The German automaker “cannot keep up at the top of the table at the moment” in China’s EV sector, VW chief Oliver Blume told FAZ in a Friday interview.

VW had long been China’s best-selling automotive brand, but last year it was overtaken by Chinese rival BYD, which sells both EVs and plug-in hybrids but no longer produces traditional cars. BYD, backed by Warren Buffett’s Berkshire Hathaway, also beat Tesla for the first time in global sales of electric vehicles in the fourth quarter of last year, although Elon Musk’s carmaker reclaimed the crown in the first three months of this year. 

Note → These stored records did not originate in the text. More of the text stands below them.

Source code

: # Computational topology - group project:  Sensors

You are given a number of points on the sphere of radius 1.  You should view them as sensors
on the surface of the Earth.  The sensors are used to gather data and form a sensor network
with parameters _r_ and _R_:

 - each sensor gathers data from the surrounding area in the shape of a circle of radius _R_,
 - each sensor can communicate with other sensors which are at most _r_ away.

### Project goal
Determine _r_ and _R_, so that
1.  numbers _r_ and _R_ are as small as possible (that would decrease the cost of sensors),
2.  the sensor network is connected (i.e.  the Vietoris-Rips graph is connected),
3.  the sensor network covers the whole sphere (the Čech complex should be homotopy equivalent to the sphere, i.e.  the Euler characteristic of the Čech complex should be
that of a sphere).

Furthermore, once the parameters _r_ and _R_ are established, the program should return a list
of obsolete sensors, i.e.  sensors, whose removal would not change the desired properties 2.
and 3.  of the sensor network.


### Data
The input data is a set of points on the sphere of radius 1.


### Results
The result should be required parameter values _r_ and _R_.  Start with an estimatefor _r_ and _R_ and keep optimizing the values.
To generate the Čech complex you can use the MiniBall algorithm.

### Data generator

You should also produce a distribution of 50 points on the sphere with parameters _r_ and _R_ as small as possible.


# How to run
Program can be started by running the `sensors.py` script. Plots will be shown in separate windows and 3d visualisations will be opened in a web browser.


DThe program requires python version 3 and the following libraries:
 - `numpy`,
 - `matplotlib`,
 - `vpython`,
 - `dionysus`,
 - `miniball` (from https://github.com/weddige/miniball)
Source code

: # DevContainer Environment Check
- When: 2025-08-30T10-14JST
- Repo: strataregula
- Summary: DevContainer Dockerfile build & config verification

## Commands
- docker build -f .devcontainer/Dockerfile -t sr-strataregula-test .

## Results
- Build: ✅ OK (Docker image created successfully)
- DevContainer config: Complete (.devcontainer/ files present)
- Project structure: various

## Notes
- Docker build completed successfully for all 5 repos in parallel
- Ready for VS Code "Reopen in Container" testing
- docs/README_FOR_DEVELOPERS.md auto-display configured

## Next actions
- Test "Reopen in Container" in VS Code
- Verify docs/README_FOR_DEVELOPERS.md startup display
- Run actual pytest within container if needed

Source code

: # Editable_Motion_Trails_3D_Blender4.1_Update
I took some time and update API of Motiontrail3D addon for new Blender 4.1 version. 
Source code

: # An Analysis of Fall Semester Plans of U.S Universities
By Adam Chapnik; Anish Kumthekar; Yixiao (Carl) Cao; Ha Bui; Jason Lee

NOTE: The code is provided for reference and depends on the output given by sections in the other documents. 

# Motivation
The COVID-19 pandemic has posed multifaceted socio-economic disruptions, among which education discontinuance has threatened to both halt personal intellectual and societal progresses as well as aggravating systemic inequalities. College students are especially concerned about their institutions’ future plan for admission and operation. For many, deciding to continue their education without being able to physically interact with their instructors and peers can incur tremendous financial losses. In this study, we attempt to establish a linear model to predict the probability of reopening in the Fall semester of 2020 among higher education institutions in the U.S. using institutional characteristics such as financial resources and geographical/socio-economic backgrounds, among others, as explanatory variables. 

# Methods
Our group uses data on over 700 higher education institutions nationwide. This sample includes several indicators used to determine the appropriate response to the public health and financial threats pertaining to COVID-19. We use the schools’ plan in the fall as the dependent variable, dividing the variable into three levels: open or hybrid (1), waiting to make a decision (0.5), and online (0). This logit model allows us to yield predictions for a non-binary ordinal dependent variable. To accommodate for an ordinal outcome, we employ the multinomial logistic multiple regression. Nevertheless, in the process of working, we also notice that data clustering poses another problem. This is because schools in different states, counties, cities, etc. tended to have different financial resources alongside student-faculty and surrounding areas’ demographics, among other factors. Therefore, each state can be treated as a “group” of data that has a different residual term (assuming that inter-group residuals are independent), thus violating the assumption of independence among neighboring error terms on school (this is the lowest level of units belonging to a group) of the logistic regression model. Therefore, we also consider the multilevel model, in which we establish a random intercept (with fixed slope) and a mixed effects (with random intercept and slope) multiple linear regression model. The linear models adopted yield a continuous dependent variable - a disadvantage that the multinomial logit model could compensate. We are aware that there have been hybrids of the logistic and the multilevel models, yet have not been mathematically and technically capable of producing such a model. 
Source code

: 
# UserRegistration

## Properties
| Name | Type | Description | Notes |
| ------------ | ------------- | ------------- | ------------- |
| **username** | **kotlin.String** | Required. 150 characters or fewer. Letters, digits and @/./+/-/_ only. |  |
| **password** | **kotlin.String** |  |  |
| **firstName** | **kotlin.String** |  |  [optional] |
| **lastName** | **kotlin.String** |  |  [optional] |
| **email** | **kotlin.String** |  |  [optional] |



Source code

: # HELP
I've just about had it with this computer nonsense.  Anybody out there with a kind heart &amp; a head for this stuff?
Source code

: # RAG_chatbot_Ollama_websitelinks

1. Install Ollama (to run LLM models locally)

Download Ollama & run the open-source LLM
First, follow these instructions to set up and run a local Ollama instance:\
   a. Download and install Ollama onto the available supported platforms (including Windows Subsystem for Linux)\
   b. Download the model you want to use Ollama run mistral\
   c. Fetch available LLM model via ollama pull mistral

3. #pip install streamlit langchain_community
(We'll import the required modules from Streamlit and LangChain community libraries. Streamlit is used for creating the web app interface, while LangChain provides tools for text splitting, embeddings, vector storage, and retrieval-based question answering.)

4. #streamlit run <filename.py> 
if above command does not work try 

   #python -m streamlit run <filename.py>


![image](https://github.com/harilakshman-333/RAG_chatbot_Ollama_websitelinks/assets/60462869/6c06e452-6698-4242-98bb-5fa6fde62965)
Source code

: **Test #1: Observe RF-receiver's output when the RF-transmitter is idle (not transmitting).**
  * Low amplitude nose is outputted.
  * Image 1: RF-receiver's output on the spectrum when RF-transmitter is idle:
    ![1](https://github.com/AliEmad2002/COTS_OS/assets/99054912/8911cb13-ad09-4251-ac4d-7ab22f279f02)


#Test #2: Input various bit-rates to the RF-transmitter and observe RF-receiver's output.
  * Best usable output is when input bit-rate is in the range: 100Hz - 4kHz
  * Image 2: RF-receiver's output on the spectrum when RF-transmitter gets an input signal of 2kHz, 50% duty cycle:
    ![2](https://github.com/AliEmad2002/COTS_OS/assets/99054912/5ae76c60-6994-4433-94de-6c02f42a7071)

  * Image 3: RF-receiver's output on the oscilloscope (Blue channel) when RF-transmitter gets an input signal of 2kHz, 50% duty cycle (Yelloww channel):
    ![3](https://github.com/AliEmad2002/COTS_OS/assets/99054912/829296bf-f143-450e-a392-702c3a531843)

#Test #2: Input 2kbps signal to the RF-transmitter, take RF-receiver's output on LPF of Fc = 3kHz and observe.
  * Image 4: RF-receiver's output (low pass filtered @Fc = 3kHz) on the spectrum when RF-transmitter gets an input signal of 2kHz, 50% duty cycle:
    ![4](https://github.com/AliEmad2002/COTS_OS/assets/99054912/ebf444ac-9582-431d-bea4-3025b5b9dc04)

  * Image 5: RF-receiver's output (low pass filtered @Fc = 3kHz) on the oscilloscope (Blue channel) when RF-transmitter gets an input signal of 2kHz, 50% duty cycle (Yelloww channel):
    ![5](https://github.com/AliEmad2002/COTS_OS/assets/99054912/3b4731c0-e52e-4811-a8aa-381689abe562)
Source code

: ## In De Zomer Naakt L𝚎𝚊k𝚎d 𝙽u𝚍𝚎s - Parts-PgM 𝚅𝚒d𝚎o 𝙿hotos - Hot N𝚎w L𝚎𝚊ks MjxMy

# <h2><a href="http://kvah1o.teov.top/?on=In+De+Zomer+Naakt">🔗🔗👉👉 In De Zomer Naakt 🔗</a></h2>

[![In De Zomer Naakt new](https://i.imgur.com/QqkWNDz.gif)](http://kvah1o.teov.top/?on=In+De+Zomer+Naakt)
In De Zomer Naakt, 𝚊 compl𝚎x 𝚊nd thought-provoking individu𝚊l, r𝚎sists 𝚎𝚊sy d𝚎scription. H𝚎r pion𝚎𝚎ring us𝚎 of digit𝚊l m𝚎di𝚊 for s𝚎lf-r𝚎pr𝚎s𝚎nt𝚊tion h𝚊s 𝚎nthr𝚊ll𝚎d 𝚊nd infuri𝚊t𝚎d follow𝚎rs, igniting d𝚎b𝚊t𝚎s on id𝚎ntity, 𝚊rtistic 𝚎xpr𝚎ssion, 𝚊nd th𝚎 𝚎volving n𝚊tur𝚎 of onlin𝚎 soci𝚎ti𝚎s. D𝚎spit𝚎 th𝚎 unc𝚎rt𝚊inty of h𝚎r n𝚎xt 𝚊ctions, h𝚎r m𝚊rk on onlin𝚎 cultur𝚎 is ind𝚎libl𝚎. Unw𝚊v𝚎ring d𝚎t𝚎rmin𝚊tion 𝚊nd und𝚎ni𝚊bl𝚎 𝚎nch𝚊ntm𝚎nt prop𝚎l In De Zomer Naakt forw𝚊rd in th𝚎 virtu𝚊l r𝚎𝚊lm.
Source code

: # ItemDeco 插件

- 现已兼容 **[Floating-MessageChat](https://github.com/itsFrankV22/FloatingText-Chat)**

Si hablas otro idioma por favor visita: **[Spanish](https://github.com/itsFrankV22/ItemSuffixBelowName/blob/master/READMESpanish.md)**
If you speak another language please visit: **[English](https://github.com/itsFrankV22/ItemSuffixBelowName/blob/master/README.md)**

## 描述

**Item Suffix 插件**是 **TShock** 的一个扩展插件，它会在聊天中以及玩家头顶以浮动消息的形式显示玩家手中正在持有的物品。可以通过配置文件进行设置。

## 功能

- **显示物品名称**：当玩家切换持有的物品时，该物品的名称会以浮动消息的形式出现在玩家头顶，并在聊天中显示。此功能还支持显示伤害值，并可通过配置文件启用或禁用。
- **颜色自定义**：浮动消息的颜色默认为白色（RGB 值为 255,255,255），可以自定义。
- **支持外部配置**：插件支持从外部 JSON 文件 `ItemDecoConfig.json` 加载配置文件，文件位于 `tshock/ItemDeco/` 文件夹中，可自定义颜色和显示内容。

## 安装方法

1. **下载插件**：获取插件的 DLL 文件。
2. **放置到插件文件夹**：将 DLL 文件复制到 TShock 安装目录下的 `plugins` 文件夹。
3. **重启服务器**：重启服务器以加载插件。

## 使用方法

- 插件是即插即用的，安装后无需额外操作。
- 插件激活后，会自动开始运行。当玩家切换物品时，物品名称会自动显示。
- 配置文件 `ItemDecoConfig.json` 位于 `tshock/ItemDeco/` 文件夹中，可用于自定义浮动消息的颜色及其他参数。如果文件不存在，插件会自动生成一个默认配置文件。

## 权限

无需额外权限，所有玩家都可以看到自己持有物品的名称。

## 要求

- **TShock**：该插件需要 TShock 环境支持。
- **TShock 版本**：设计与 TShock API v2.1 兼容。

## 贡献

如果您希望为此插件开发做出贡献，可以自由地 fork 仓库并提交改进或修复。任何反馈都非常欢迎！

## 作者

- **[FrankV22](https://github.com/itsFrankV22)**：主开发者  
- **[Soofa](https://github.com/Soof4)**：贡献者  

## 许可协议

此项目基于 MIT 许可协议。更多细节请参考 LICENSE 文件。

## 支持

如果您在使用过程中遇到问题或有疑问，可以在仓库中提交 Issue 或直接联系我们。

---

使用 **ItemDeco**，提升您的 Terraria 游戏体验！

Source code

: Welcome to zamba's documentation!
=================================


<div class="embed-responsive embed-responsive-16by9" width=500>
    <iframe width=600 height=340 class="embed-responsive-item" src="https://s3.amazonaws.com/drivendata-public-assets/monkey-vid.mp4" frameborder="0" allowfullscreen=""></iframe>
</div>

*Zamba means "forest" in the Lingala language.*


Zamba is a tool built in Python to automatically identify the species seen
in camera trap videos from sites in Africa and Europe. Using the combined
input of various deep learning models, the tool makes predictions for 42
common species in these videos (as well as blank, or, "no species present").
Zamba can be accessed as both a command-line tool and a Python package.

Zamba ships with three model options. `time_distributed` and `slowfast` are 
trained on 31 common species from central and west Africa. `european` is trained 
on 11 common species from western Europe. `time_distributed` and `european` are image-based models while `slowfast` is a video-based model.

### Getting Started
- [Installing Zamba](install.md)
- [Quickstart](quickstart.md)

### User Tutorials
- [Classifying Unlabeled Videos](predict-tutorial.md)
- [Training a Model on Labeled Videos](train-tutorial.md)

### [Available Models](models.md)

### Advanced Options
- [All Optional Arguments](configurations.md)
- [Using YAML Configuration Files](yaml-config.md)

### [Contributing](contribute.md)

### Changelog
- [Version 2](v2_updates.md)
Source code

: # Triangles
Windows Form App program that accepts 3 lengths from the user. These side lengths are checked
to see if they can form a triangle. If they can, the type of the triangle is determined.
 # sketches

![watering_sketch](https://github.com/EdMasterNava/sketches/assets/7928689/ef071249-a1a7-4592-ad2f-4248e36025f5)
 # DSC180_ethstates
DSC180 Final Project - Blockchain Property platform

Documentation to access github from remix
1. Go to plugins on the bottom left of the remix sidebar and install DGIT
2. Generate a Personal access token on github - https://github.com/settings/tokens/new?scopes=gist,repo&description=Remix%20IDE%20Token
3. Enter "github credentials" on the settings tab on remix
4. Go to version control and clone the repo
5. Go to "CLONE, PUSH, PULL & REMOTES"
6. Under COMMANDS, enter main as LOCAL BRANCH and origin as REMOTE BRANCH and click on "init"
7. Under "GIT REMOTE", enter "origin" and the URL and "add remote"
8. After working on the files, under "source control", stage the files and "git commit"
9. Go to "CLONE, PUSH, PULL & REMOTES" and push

With sales of traditional vehicles declining in China, carmakers more focused on EVs have been gaining market share at the expense of legacy automakers. VW, with its local partners, still sells traditional vehicles in China, in addition to a relatively small number of EVs compared to BYD.

The intense competition in China’s EV space is having ripple effects both within and outside the country. Last month, Bloomberg reported that Tesla planned to reduce production at its Shanghai plant, with the carmaker facing ever stiffer competition from Chinese rivals offering more affordable EVs with all manner of features.

Chinese EV makers ‘extremely good’

Across the globe, legacy automakers have been taken aback by the prices at which Chinese EV makers—which are rapidly expanding exports—can offer their vehicles. In the U.S., trade groups and lawmakers are warning about Chinese EV makers possibly gaining market entry through Mexico and want already tough protectionist measures to be strengthened. In the EU, the European Commission is looking into whether Chinese EV makers have an unfair advantage thanks to government subsidies, and could recommend higher tariffs.

“If there are no trade barriers established,” Musk said earlier this year of Chinese automakers, “they will pretty much demolish most other car companies in the world. They’re extremely good.”

“No one can match BYD on price. Period,” Michael Dunne, CEO of Asia-focused car consultancy Dunne Insights, told the Financial Times in January. “Boardrooms in America, Europe, Korea, and Japan are in a state of shock.”

Interestingly Australia, which has no legacy automakers to protect, is putting up no roadblocks to Chinese EV makers, which are quickly expanding there.

In Japan last month, Nissan and Honda, facing the looming threat Chinese EV giants, announced a once unthinkable partnership to develop electric vehicles together. 

“The rise of emerging players is becoming faster and stronger,” Honda president Toshihiro Mibe told the Financial Times. “Companies that cannot respond to the changes will be wiped out.”

Similarly, Ford said in February it’s open to cooperating with rivals to lower EV production costs, with GM signaling a similar willingness. Both cited the rising threat from China.

As for Volkswagen, it said it might collaborate on mass-market EVs with French rival Renault, also with Chinese up-and-comers in mind.

As for competing on EVs within China, said VW chief Blume, his carmaker “shouldn’t have utopian expectations.”